Kontrowersyjny romans
To Ponti (na zdjęciu) pokierował karierą swojej podopiecznej i Loren nigdy nie ukrywała, jak wiele mu zawdzięcza. Wkrótce przestała być aktorką epizodyczną, wyszła na pierwszy plan. I choć doceniano jej ekranowe kreacje, to życie prywatne aktorki stało się dla wszystkich znacznie istotniejszym i mocno drażliwym tematem.

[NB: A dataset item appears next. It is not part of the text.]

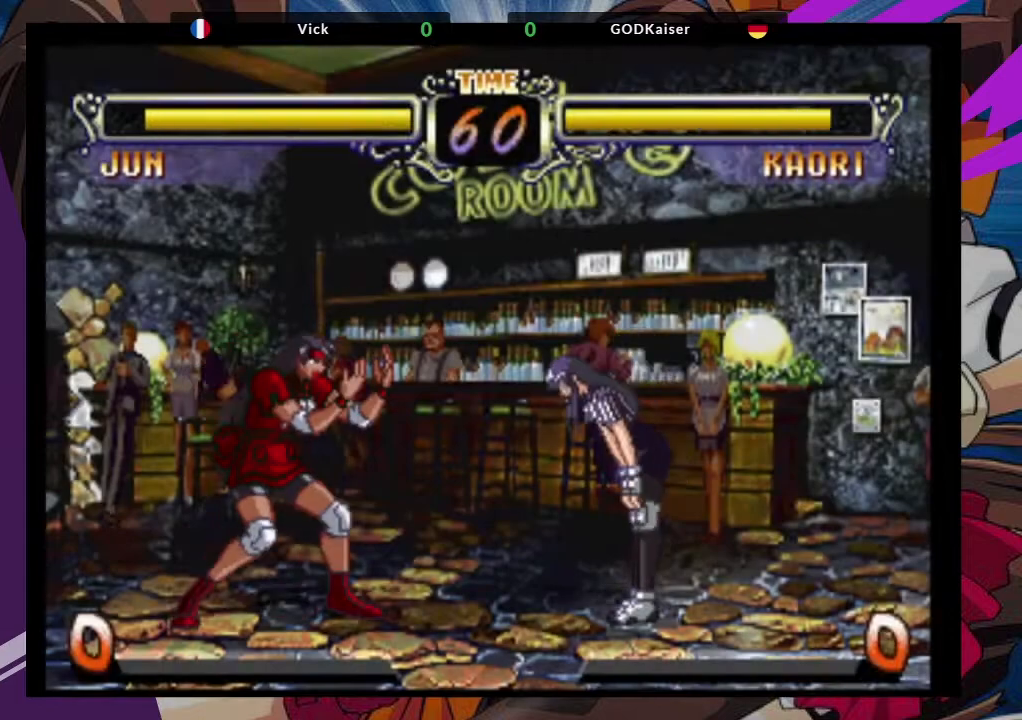
{"buttons": [], "left_stick": "center", "events": []}
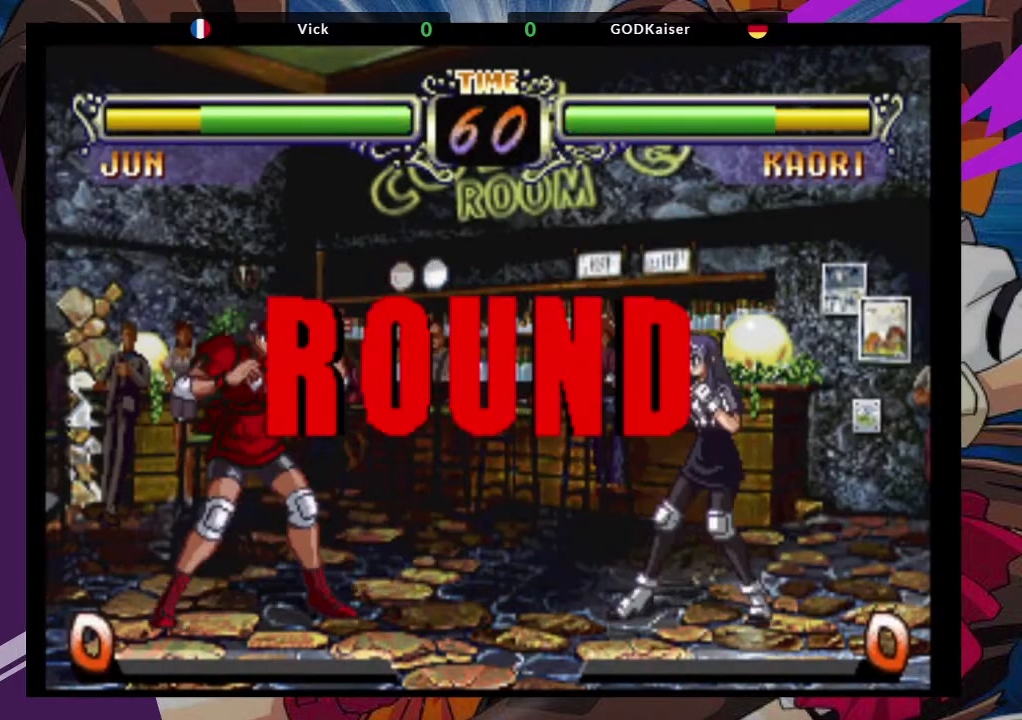
{"buttons": [], "left_stick": "center", "events": []}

Loren poznała Pontiego w 1950 roku – miała wówczas 15 lat, on 37; w dodatku był żonaty. Jakiś czas później zaczęli się spotykać, a w 1957 roku wzięli ślub... który został unieważniony, gdy wyszło na jaw, że producent nie dopełnił wszystkich formalności związanych z rozwodem z pierwszą żoną.
Miłość aż po grób
Nic dziwnego, że Loren dorobiła się miana femme fatale – Pontiego oskarżono o bigamię, a ona sama musiała znosić zniewagi z ust „dbających o moralność” kobiet. W 1965 roku Ponti i Loren wyjechali do Francji, gdzie reżyserowi udało się wreszcie sfinalizować rozwód, i rok później, gdy oboje otrzymali francuskie obywatelstwo, wzięli ślub.
Ich uczucie przetrwało wszystkie trudne chwile. Wspólnie wychowali dwóch synów. Rozdzieliła ich dopiero śmierć Pontiego w 2007 roku. Kiedy pytano wdowę, czy zamierza wyjść jeszcze kiedyś za mąż, odpowiadała:
- Nie, nigdy. Nie potrafiłabym pokochać nikogo innego.
''Jestem bardzo nieśmiała''
Jako aktorka odnosiła kolejne oszałamiające sukcesy. Zagrała niemal w stu filmach, otrzymując za swe występy kolejne nominacje i nagrody. Pierwszego Oscara dostała za rolę w „Matce i córce” z 1960 roku – to dzięki temu wyróżnieniu zwróciła na siebie uwagę zagranicznych twórców i mogła zrobić międzynarodową karierę, pracując z najwybitniejszymi aktorami i reżyserami.
W 1991 roku otrzymała drugą statuetkę, tym razem za całokształt twórczości. Loren żałowała tylko, że nie udało się jej pokonać wrodzonego lęku przed występami na żywo i zawojować teatrów.
- Jestem bardzo nieśmiała – wyznawała. - Nigdy nie próbowałam grać w teatrze. Wiele razy najsłynniejsi amerykańscy twórcy zapraszali mnie na scenę, ale nigdy się nie zgodziłam.
''Żyję, żeby grać''
- Moje życie było bajką, która trwa i mam nadzieję, że nigdy się nie skończy – mówiła Loren. Zdobyła prawdziwą sławę, poznała miłość swego życia i wciąż cieszy się sympatią publiczności. Nawet kiedy w 1982 roku trafiła za kraty (sąd uznał, że ukrywała swoje dochody, by płacić mniejsze podatki), prasa była dla niej nad wyraz łaskawa i nazwała ją „najpiękniejszą więźniarką świata”.
- Jestem aktorką. To moja pasja, żyję, żeby grać – mówiła. I choć ostatnio coraz rzadziej pojawia się na ekranie (ostatnio w krótkometrażowym „La voce umana” z kwietnia 2014 roku), fani wierzą, że Sophia Loren nie powiedziała jeszcze ostatniego słowa.